According to Shvets, the FSB has been operating widely in America because of
its favoured status with Putin. Agents, some acting under diplomatic cover,
are said to be trying to recruit specialists in American facilities with
access to sensitive information.

A rare insight into the SVR's methods was gained six months ago when the
authorities in Canada deported a Russian man who had been masquerading as a
Canadian citizen.

The alleged SVR agent had been living under a false identity as Paul William
Hampel and was detained carrying a fake birth certificate, £3,000 in five
currencies and several encrypted pre-paid mobile phone cards.

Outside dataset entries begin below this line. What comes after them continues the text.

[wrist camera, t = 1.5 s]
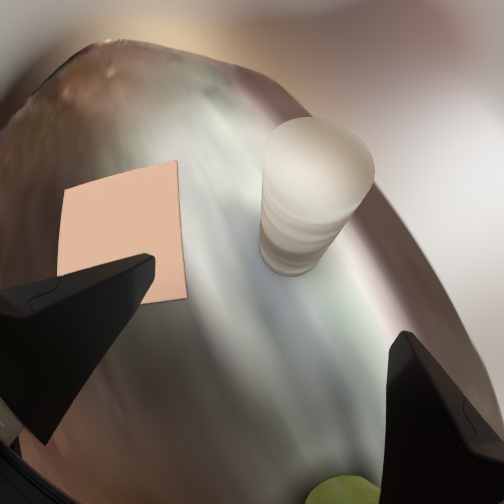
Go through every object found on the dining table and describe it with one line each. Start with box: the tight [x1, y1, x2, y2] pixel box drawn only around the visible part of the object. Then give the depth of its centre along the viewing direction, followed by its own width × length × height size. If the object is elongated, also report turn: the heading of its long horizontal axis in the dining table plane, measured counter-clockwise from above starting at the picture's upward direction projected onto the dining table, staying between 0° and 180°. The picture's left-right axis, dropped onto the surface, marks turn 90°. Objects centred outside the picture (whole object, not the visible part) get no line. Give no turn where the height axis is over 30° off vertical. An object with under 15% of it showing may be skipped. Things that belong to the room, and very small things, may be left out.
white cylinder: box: [260, 117, 375, 277], centre depth 17 cm, size 5×5×12 cm
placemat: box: [57, 160, 188, 305], centre depth 24 cm, size 13×13×1 cm
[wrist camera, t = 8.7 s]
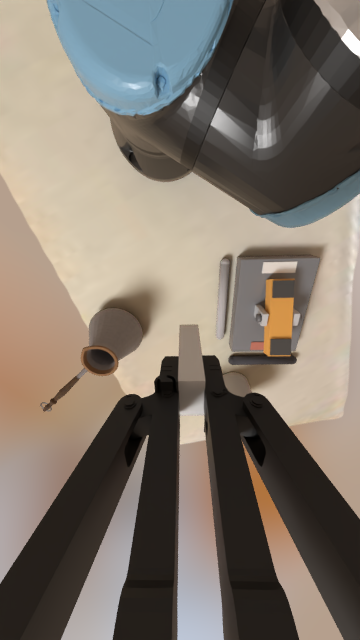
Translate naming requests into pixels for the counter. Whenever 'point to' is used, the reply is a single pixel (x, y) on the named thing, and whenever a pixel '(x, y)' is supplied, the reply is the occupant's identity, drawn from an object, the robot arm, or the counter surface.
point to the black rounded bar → (261, 360)
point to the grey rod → (222, 297)
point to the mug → (237, 384)
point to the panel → (252, 295)
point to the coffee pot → (106, 345)
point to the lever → (279, 317)
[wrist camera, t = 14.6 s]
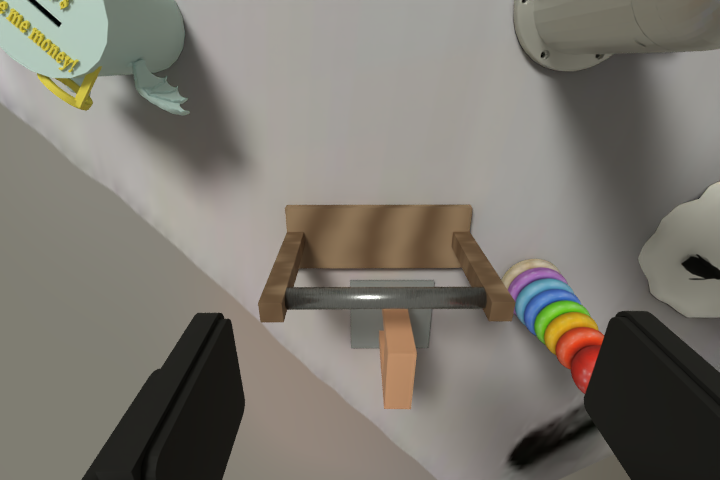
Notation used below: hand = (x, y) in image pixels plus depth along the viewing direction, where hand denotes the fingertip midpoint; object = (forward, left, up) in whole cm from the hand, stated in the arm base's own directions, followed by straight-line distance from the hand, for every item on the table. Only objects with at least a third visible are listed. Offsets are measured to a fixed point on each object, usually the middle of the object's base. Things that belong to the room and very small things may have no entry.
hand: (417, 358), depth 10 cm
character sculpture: (+24, -9, -36) cm, 45 cm away
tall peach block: (-3, +25, -36) cm, 44 cm away
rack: (-1, +13, -36) cm, 39 cm away
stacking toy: (-21, +20, -36) cm, 47 cm away
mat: (-3, +25, -36) cm, 44 cm away
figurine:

He claimed to be a lifeguard and travel consultant but counter-intelligence
officers believe he based himself in Montreal because the city is the centre
of the Canadian aerospace industry. Carrying a Canadian passport, he would
have been able to travel freely to the United States.

In another incident last year, the Americans arrested Ariel Weinmann, a
former US navy submariner, on charges of spying for the Russians. Weinmann
was accused of making electronic copies of classified information which he
sought to pass on to his handlers. He was sentenced to 12 years in jail.

John Pike, a military and security analyst who runs GlobalSecurity.org, said
a surge in recruitment of US intelligence operatives since the terrorist
attacks of September 11, 2001 had presented great opportunities for the
Russians to penetrate the CIA and other agencies. Shvets believes Russian
agents are also entering America legally as immigrants, a rarity in the
strictly controlled Soviet era.

The increase in Russian intelligence activity abroad is in step with
Moscow's more aggressive stance since Putin came to power and turned the
country's lagging economy around on the back of record high oil prices.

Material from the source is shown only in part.